Sunday, March 19, 2006

A Dracula allusion in Dreams of the Witch House?

"But such naïve reports could mean very little, and Gilman let the cheap metal crucifix hang idly from a knob on his host's dresser."

Compare this to a few paragraphs of Dracula*.

She then rose and dried her eyes, and taking a crucifix from her neck
offered it to me.

I did not know what to do, for, as an English Churchman, I have
been taught to regard such things as in some measure idolatrous,
and yet it seemed so ungracious to refuse an old lady meaning
so well and in such a state of mind.

She saw, I suppose, the doubt in my face, for she put
the rosary round my neck and said, "For your mother's sake,"
and went out of the room.

I am writing up this part of the diary whilst I am waiting for the coach,
which is, of course, late; and the crucifix is still round my neck.

Whether it is the old lady's fear, or the many ghostly
traditions of this place, or the crucifix itself, I do not know,
but I am not feeling nearly as easy in my mind as usual.

And, in chapter 3:

"What meant the giving of the crucifix, of the garlic, of the wild rose, of the mountain ash?
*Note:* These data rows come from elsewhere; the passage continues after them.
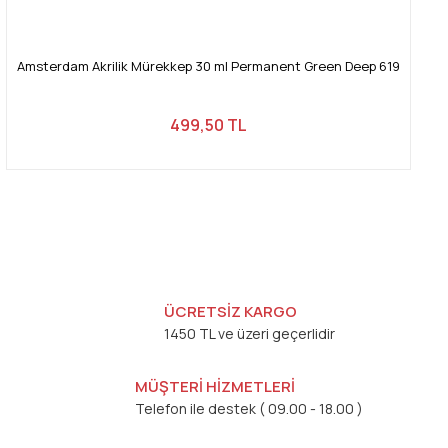
Amsterdam Akrilik Mürekkep 30 ml Permanent Green Deep 619
499,50 TL
ÜCRETSİZ KARGO
1450 TL ve üzeri geçerlidir
MÜŞTERİ HİZMETLERİ
Telefon ile destek ( 09.00 - 18.00 )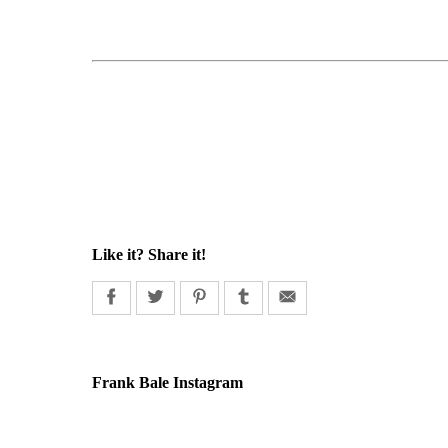
Like it? Share it!
Frank Bale Instagram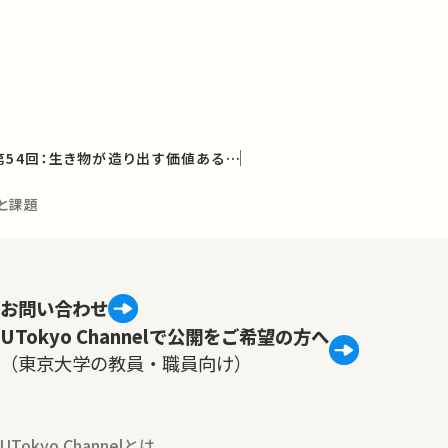
農学部公開セミナー 第54回：生き物が造り出す価値あるもの
と課題
お問い合わせ
UTokyo Channelで公開をご希望の方へ
（東京大学の教員・職員向け）
UTokyo Channelとは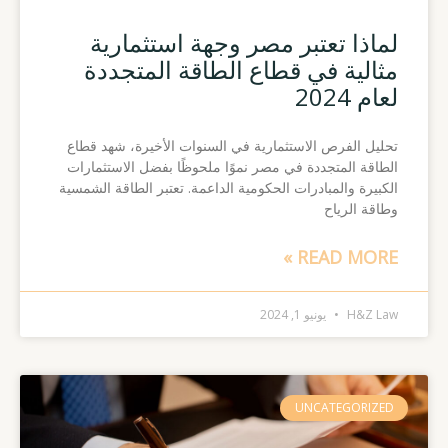
لماذا تعتبر مصر وجهة استثمارية
مثالية في قطاع الطاقة المتجددة
لعام 2024
تحليل الفرص الاستثمارية في السنوات الأخيرة، شهد قطاع
الطاقة المتجددة في مصر نموًا ملحوظًا بفضل الاستثمارات
الكبيرة والمبادرات الحكومية الداعمة. تعتبر الطاقة الشمسية
وطاقة الرياح
READ MORE »
H&Z Law
يونيو 1, 2024
UNCATEGORIZED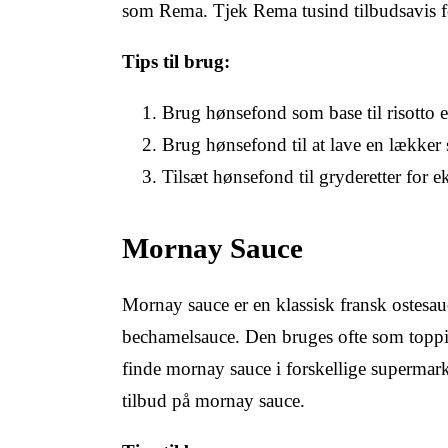
som Rema. Tjek Rema tusind tilbudsavis fo
Tips til brug:
Brug hønsefond som base til risotto el
Brug hønsefond til at lave en lækker 
Tilsæt hønsefond til gryderetter for e
Mornay Sauce
Mornay sauce er en klassisk fransk ostesauce
bechamelsauce. Den bruges ofte som topping
finde mornay sauce i forskellige supermar
tilbud på mornay sauce.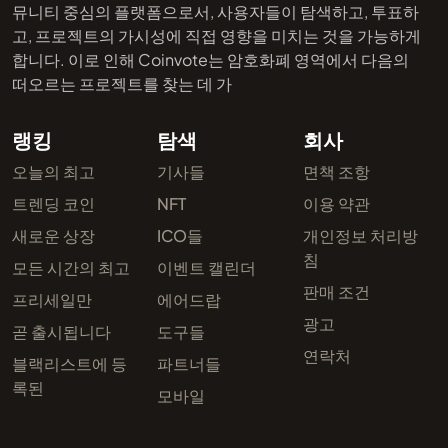
뮤니티 중심의 플랫폼으로서, 사용자들이 탐색하고, 투표하
고, 프로젝트의 가시성에 직접 영향을 미치는 것을 가능하게
합니다. 이로 인해 Coinvote는 암호화폐 영역에서 다음의
떠오르는 프로젝트를 찾는 데 가
랭킹
탐색
회사
오늘의 최고
기사들
면책 조항
트렌딩 코인
NFT
이용 약관
새로운 상장
ICO들
개인정보 처리방
침
모든 시간의 최고
이벤트 캘린더
판매 조건
프리세일만
에어드랍
광고
곧 출시됩니다
도구들
연락처
블랙리스트에 등
파트너들
록된
모바일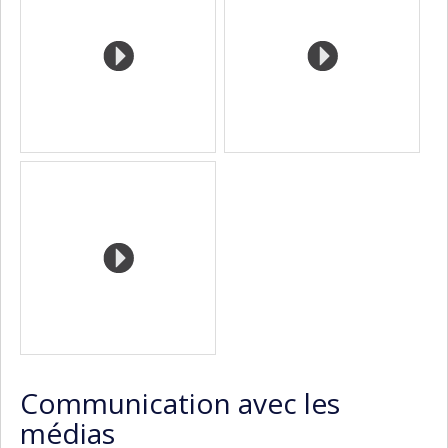
Communication avec les
médias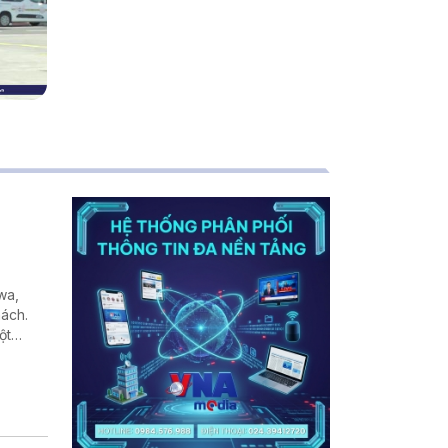
wa,
hách.
ột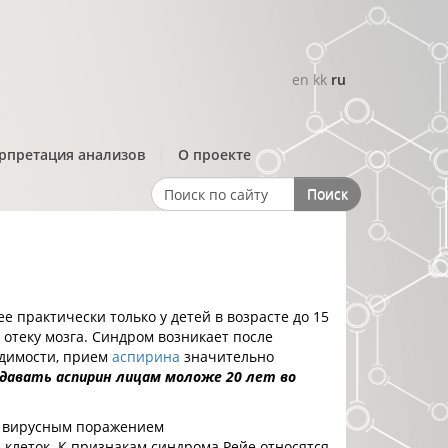
en
kk
ru
рпретация анализов
О проекте
Поиск
Search form
 практически только у детей в возрасте до 15
 отеку мозга. Синдром возникает после
идимости, прием
аспирина
значительно
давать аспирин лицам моложе 20 лет во
 с вирусным поражением
м
клеток. К признакам синдрома Рейе относятся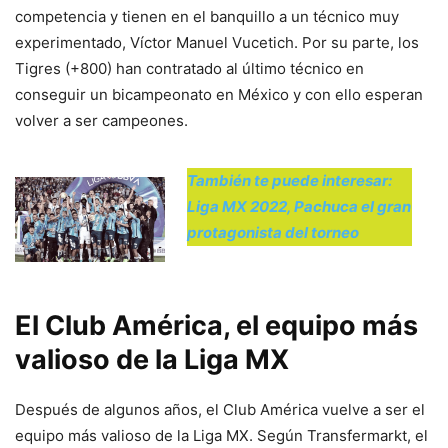
competencia y tienen en el banquillo a un técnico muy
experimentado, Víctor Manuel Vucetich. Por su parte, los
Tigres (+800) han contratado al último técnico en
conseguir un bicampeonato en México y con ello esperan
volver a ser campeones.
También te puede interesar:
Liga MX 2022, Pachuca el gran
protagonista del torneo
El Club América, el equipo más
valioso de la Liga MX
Después de algunos años, el Club América vuelve a ser el
equipo más valioso de la Liga MX. Según Transfermarkt, el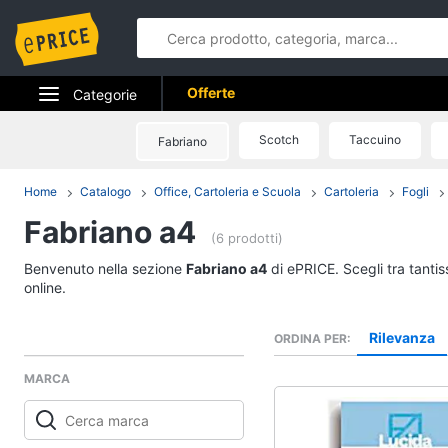
Offerte
Categorie
Elettrodomestici
Scotch
Taccuino
Fabriano
Informatica
Home
Catalogo
Office, Cartoleria e Scuola
Cartoleria
Fogli
Fabriano a4
Telefonia
(6 prodotti)
Tv e Home Cinema
Benvenuto nella sezione
Fabriano a4
di ePRICE. Scegli tra tanti
online.
Smart home
Rilevanza
ORDINA PER
Videogiochi
MARCA
Audio e musica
Bless that good, good woman who hung the crucifix round my neck! For it is a comfort and a strength to me whenever I touch it. It is odd that a thing which I have been taught to regard with disfavour and as idolatrous should in a time of loneliness and trouble be of help."

* One cannot think of vampires without Stoker. And Stoker's other claim was his homage to J S LeFanu and the Judge (Harbottle) who turned into a rat.